In the conditions, making hard work of your service games didn’t seem a particularly shrewd plan but both players went with it, Friedsam taking almost six minutes to wrap up her first before Watson did likewise, already glazed in sweat by the time she saved two break points to level up.

And so it went on, for much of the first set, grit and rust in equal measure.
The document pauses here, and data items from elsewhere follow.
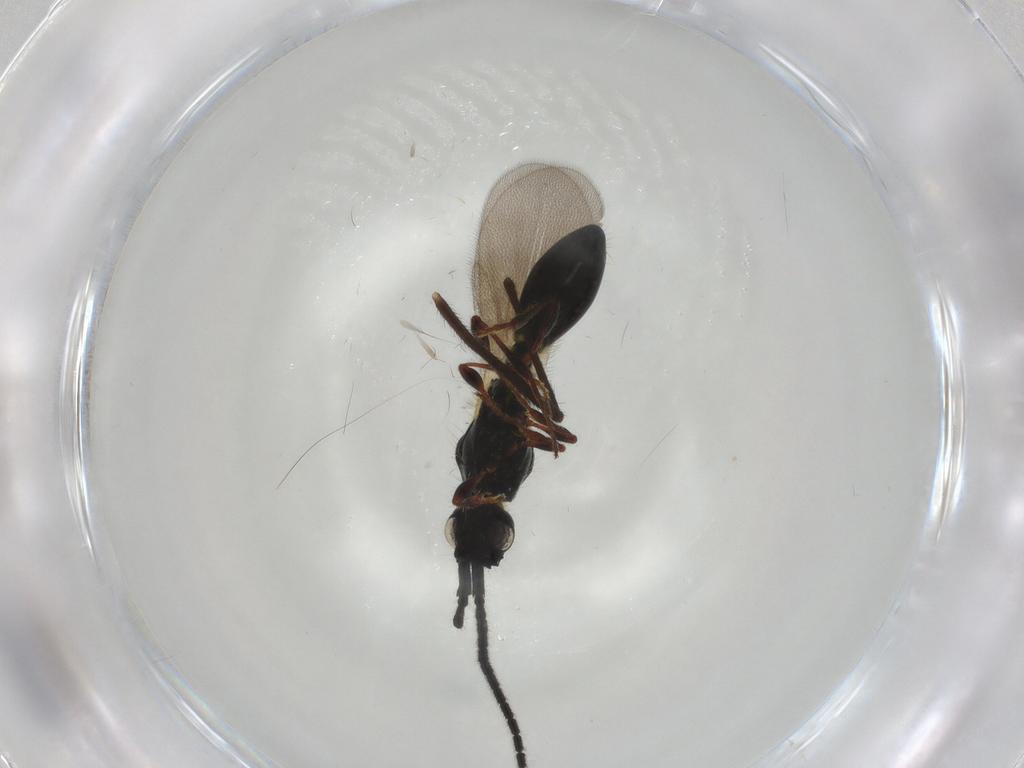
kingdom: Animalia
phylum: Arthropoda
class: Insecta
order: Hymenoptera
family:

A magical drop shot from Watson saw the door creak ajar with break point at 3-3 and it swung open a little wider when Friedsam faltered with her first serve but the Brit could only return the second into the centre of the net before the German fought back to hold.
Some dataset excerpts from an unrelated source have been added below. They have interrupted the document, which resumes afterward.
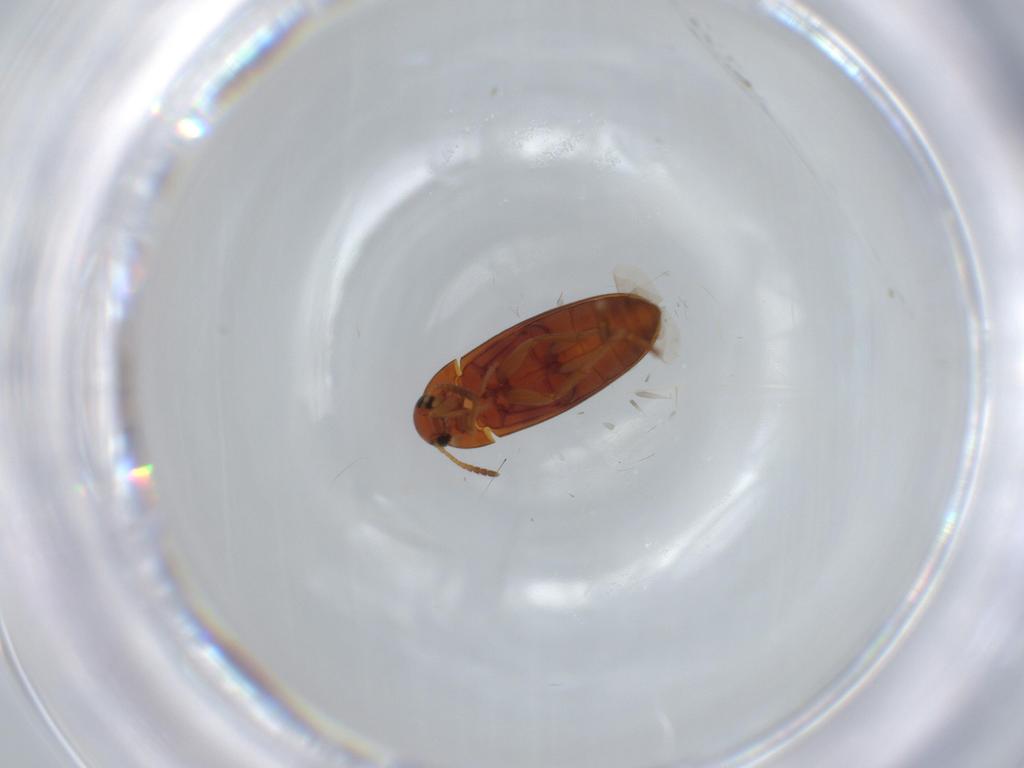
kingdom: Animalia
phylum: Arthropoda
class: Insecta
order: Coleoptera
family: Scraptiidae
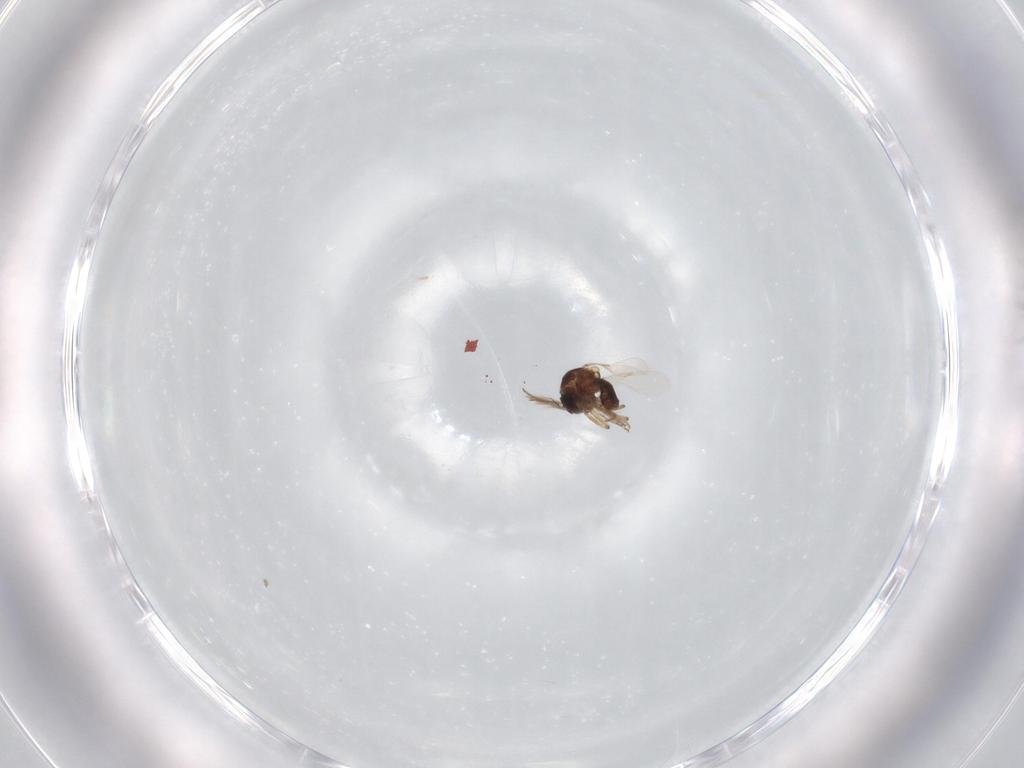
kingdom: Animalia
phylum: Arthropoda
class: Insecta
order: Diptera
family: Ceratopogonidae
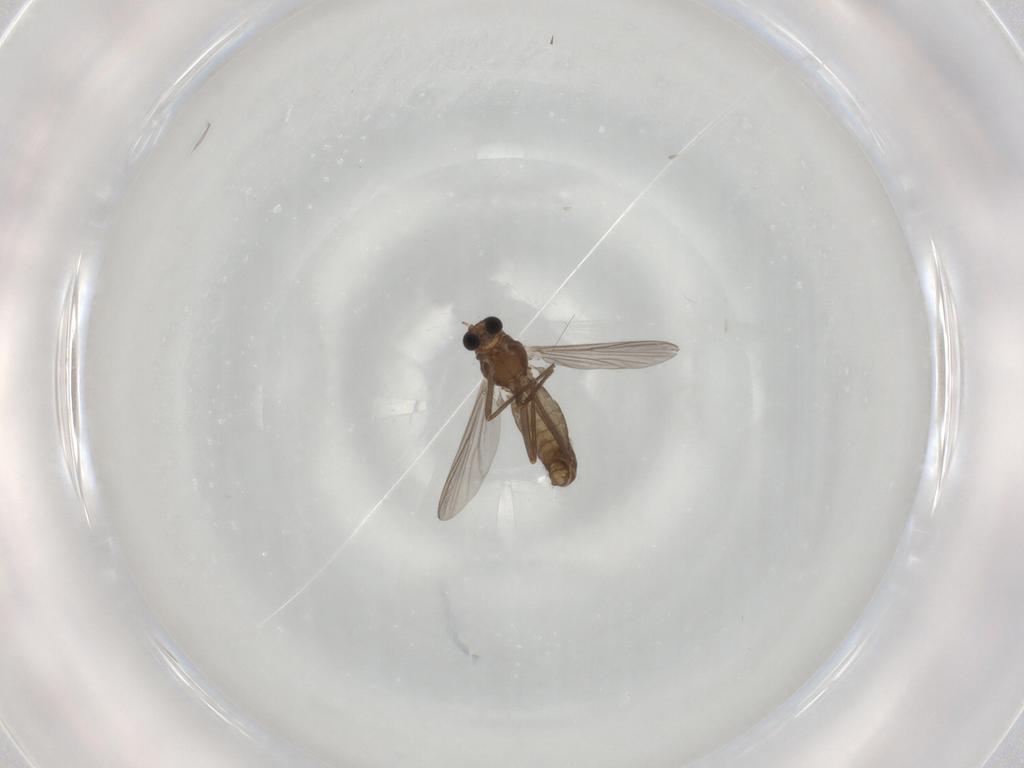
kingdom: Animalia
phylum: Arthropoda
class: Insecta
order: Diptera
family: Chironomidae
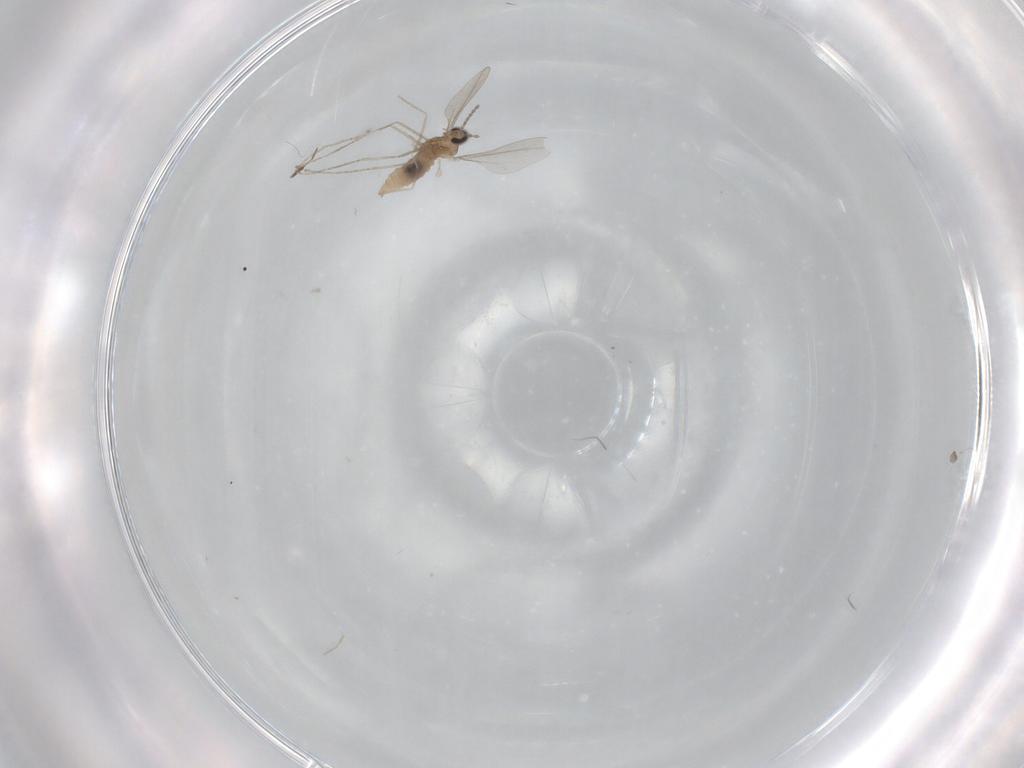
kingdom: Animalia
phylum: Arthropoda
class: Insecta
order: Diptera
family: Cecidomyiidae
Friedsam’s next service game brought another missed opportunity, another break point - this time teed up by a wonderful return winner from an awkward crouching position and some more deft touch - gone begging.

After those scares, Friedsam responded with her most dominant service game so far to heap the pressure back on Watson at 6-5 at at 0-30 it looked as if it may tell but four unanswered brought about the long-inevitable tie-break.

There, Friedsam grabbed an early advantage and never let it go, Watson battling hard with a couple of fiery aces but a drop shot short, a lob too long and a forehand wide saw the set slip away after well over an hour of sun-soaked toil.

To call what came next a collapse would be tad unfair, for though Friedsam immediately earned the first - and, ultimately, decisive - break of the match at the start of the second set it came only after another mammoth game that outlasted any of the duels that had punctuated the first.

It was to be Watson’s only wobble on serve until the final game of the match when, having failed to take either of the break point that would have levelled the set at 4-4, she finally ceded.